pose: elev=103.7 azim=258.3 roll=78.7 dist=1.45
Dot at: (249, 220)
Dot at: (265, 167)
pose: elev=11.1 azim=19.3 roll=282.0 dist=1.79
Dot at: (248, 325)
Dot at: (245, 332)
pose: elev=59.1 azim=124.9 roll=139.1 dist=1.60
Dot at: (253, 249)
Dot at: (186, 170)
...
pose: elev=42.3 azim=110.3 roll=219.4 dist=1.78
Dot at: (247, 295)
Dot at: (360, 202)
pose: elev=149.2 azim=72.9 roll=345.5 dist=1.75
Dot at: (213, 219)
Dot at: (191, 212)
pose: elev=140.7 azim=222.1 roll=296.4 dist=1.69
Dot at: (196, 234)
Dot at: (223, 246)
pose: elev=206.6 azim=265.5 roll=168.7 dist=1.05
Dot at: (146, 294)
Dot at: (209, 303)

**Short task:**
Can you render the entries between the lines holding "pose: elev=140.7 azim=222.1" and "Dot at: (209, 303)", inclusive, as a Markdown table with a Row column for the number and a Line column for the text, skipping any blank lines?

**Task solution:**
| Row | Line |
|---|---|
| 1 | pose: elev=140.7 azim=222.1 roll=296.4 dist=1.69 |
| 2 | Dot at: (196, 234) |
| 3 | Dot at: (223, 246) |
| 4 | pose: elev=206.6 azim=265.5 roll=168.7 dist=1.05 |
| 5 | Dot at: (146, 294) |
| 6 | Dot at: (209, 303) |